索罗德皮卡里的年轻人猛打了一把方向盘。
州警suv的车头还钉在他后面,距离大概三十英尺,车顶的led探照灯已经全开了,蓝红两色的警灯还没亮,但远光灯被换成了近光,显然对方已经锁定了他的车牌,正等着他停车。

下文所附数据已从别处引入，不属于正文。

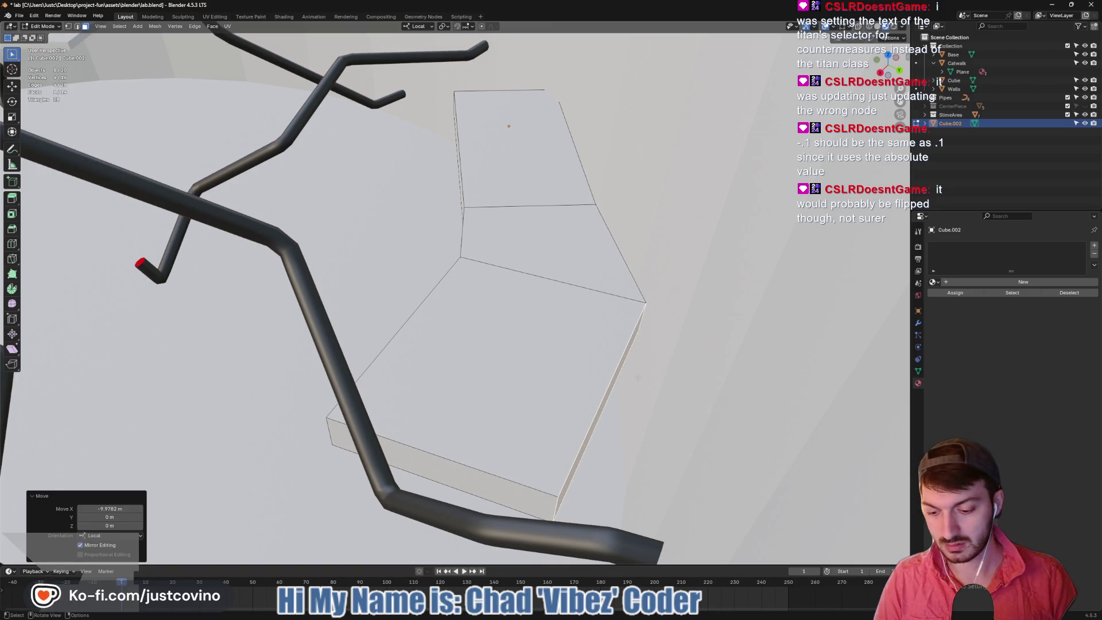
Select the large slab face and the faces beneath it for removal
middle_click_drag(427, 386, 483, 330)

年轻人在驾驶座上把左胳膊搭在车窗沿上,右手把着方向盘,想起了老本行动前的嘱咐。
“高调,但别把事情闹大。”
“如果看见警察,就让他追你一段,然后停下来,假装你刚看见他。”
“尽量拖延,别让他觉得你危险。”
“如果他要查货,就让他查。”
“如果他要问你话,你就跟他唠,跟他扯淡,能拖多久拖多久。”
“你是一个原住民,原住民在美国警察面前有天然保护伞,他不敢随便对你怎么样。”
所以他继续歪歪扭扭地开着,车速保持在三十迈上下,方向盘每隔几秒就打一个小角度,让车身在路上画出一道松松垮垮的s形。
州警suv的警灯终于亮了。
蓝红色的光扫过来,透过索罗德的后挡风玻璃灌进驾驶舱,把年轻人后脑勺的影子投在仪表盘上。
然后是警笛。
短促的几声,意思是你给我靠边停。
年轻人没有立刻反应,他等了两秒,好像在思考这声音是什么,然后才开始减速,停到了路边。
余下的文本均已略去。